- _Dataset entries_
# # #

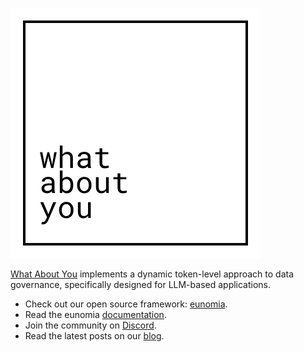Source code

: ![WAY Logo](../assets/logo.svg)

[What About You][whataboutyou-website] implements a dynamic token-level approach to data governance, specifically designed for LLM-based applications.
* Check out our open source framework: [eunomia][eunomia-github].
* Read the eunomia [documentation][eunomia-docs].
* Join the community on [Discord][discord].
* Read the latest posts on our [blog][whataboutyou-blog].

[whataboutyou-website]: https://whataboutyou.ai/
[whataboutyou-blog]: https://whataboutyou.ai/blog.html
[eunomia-github]: https://github.com/whataboutyou-ai/eunomia
[eunomia-docs]: https://whataboutyou-ai.github.io/eunomia/
[discord]: https://discord.gg/TyhGZtzg3G
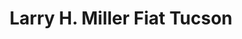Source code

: ---
title: "Larry H. Miller Fiat Tucson"
url: /tucson/larry-h-miller-fiat-tucson/
shop: Autohaus
---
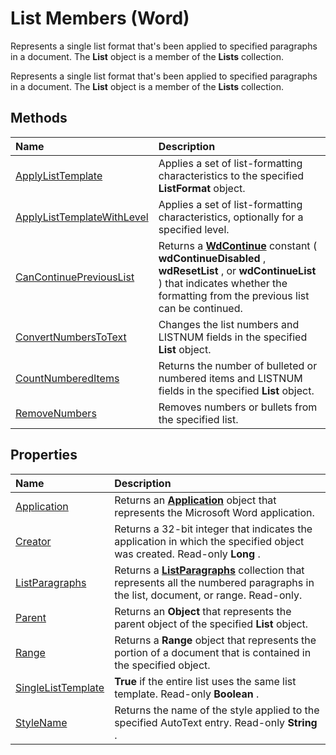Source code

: 
# List Members (Word)
Represents a single list format that's been applied to specified paragraphs in a document. The  **List** object is a member of the **Lists** collection.

Represents a single list format that's been applied to specified paragraphs in a document. The  **List** object is a member of the **Lists** collection.


## Methods



|**Name**|**Description**|
|:-----|:-----|
|[ApplyListTemplate](55fbbdef-880b-5b3c-ada3-4f8d423c68b3.md)|Applies a set of list-formatting characteristics to the specified  **ListFormat** object.|
|[ApplyListTemplateWithLevel](19c380d0-0599-72e2-b8ee-56ac7536d16c.md)|Applies a set of list-formatting characteristics, optionally for a specified level.|
|[CanContinuePreviousList](5e235969-27ee-22eb-61ba-2b52a23447aa.md)|Returns a  **[WdContinue](d0cec752-c3d7-bcbe-9065-60b319490558.md)** constant ( **wdContinueDisabled** , **wdResetList** , or **wdContinueList** ) that indicates whether the formatting from the previous list can be continued.|
|[ConvertNumbersToText](302fc63e-626c-fb16-0514-25a2d6381363.md)|Changes the list numbers and LISTNUM fields in the specified  **List** object.|
|[CountNumberedItems](72f3b9ae-727b-66ef-3c91-71f88780e827.md)|Returns the number of bulleted or numbered items and LISTNUM fields in the specified  **List** object.|
|[RemoveNumbers](c73505dd-34aa-5241-a7b8-bf2ac37b1a76.md)|Removes numbers or bullets from the specified list.|

## Properties



|**Name**|**Description**|
|:-----|:-----|
|[Application](446896ff-858a-7fa1-a836-11710bd5c500.md)|Returns an  **[Application](d1cf6f8f-4e88-bf01-93b4-90a83f79cb44.md)** object that represents the Microsoft Word application.|
|[Creator](abcf7f1f-8332-29ed-599f-b986a4196f67.md)|Returns a 32-bit integer that indicates the application in which the specified object was created. Read-only  **Long** .|
|[ListParagraphs](3360f8dd-155a-3b44-1b0c-395ddbac2b51.md)|Returns a  **[ListParagraphs](759c510b-bca1-0b4b-005c-5a3783dd8e96.md)** collection that represents all the numbered paragraphs in the list, document, or range. Read-only.|
|[Parent](3c545ab4-13f6-94d7-4c4d-63922c58585a.md)|Returns an  **Object** that represents the parent object of the specified **List** object.|
|[Range](f078066b-9e8d-20a2-79af-5b93dc50bed7.md)|Returns a  **Range** object that represents the portion of a document that is contained in the specified object.|
|[SingleListTemplate](c6a7f98e-78ca-6d1d-547e-99fa609f517e.md)| **True** if the entire list uses the same list template. Read-only **Boolean** .|
|[StyleName](3d55f975-f6a8-b201-6fd2-e2459fdd048e.md)|Returns the name of the style applied to the specified AutoText entry. Read-only  **String** .|
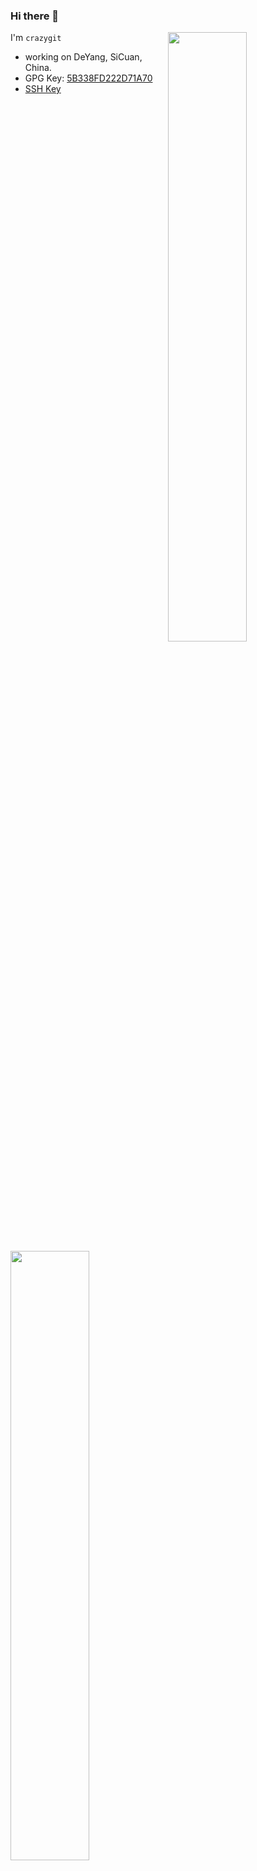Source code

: ### Hi there 👋



[<img align="right" width="50%" src="https://github-readme-stats.vercel.app/api?username=crazygit&show_icons=true&theme=dracula">](https://github.com/anuraghazra/github-readme-stats)

I'm `crazygit`

- working on DeYang, SiCuan, China.
- GPG Key: [5B338FD222D71A70](https://github.com/crazygit.gpg)
- [SSH  Key](https://github.com/crazygit.keys)

[<img align="left" width="50%" src="https://github-readme-stats.vercel.app/api/top-langs/?username=crazygit&layout=compact&show_icons=true&theme=dracula">](https://github.com/anuraghazra/github-readme-stats)


<!--
**crazygit/crazygit** is a ✨ _special_ ✨ repository because its `README.md` (this file) appears on your GitHub profile.

Here are some ideas to get you started:

- 🔭 I’m currently working on ...
- 🌱 I’m currently learning ...
- 👯 I’m looking to collaborate on ...
- 🤔 I’m looking for help with ...
- 💬 Ask me about ...
- 📫 How to reach me: ...
- 😄 Pronouns: ...
- ⚡ Fun fact: ...
-->
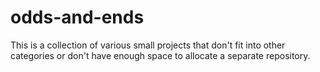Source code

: # odds-and-ends
This is a collection of various small projects that don't fit into other categories or don't have enough space to allocate a separate repository.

# # #

- _Try it_
Copy whichever lines of the records above contain the word "discord".

- _Answer box_
* Join the community on [Discord][discord].
[discord]: https://discord.gg/TyhGZtzg3G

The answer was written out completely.